* START *
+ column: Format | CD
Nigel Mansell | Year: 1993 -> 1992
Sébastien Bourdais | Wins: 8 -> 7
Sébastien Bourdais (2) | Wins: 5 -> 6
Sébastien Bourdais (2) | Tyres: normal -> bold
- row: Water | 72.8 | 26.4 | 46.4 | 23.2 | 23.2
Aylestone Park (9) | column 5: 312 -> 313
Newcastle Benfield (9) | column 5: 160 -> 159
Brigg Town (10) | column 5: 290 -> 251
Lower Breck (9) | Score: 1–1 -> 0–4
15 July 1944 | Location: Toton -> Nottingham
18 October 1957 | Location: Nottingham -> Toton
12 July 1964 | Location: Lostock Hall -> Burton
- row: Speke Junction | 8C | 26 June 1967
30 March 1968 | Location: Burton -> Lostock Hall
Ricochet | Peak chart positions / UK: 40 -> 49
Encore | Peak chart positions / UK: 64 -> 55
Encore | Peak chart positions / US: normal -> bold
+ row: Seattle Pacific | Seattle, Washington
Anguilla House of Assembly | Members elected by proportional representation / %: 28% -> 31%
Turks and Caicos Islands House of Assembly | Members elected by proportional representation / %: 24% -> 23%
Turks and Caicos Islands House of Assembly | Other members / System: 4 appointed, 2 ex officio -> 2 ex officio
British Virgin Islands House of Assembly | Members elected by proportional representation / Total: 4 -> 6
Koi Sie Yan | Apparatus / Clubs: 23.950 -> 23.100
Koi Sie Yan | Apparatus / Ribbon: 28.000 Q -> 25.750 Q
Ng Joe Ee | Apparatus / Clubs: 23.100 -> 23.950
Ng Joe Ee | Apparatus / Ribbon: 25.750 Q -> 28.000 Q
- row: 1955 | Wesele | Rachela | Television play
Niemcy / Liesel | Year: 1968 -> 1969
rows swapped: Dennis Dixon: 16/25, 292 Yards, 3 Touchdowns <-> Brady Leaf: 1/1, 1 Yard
* END *
▶ WHAT YOU NEED TO DO
Repeat verbatim every line from the first one through the line containing "Anguilla House of", inclusive.

▶ THE REPLY
+ column: Format | CD
Nigel Mansell | Year: 1993 -> 1992
Sébastien Bourdais | Wins: 8 -> 7
Sébastien Bourdais (2) | Wins: 5 -> 6
Sébastien Bourdais (2) | Tyres: normal -> bold
- row: Water | 72.8 | 26.4 | 46.4 | 23.2 | 23.2
Aylestone Park (9) | column 5: 312 -> 313
Newcastle Benfield (9) | column 5: 160 -> 159
Brigg Town (10) | column 5: 290 -> 251
Lower Breck (9) | Score: 1–1 -> 0–4
15 July 1944 | Location: Toton -> Nottingham
18 October 1957 | Location: Nottingham -> Toton
12 July 1964 | Location: Lostock Hall -> Burton
- row: Speke Junction | 8C | 26 June 1967
30 March 1968 | Location: Burton -> Lostock Hall
Ricochet | Peak chart positions / UK: 40 -> 49
Encore | Peak chart positions / UK: 64 -> 55
Encore | Peak chart positions / US: normal -> bold
+ row: Seattle Pacific | Seattle, Washington
Anguilla House of Assembly | Members elected by proportional representation / %: 28% -> 31%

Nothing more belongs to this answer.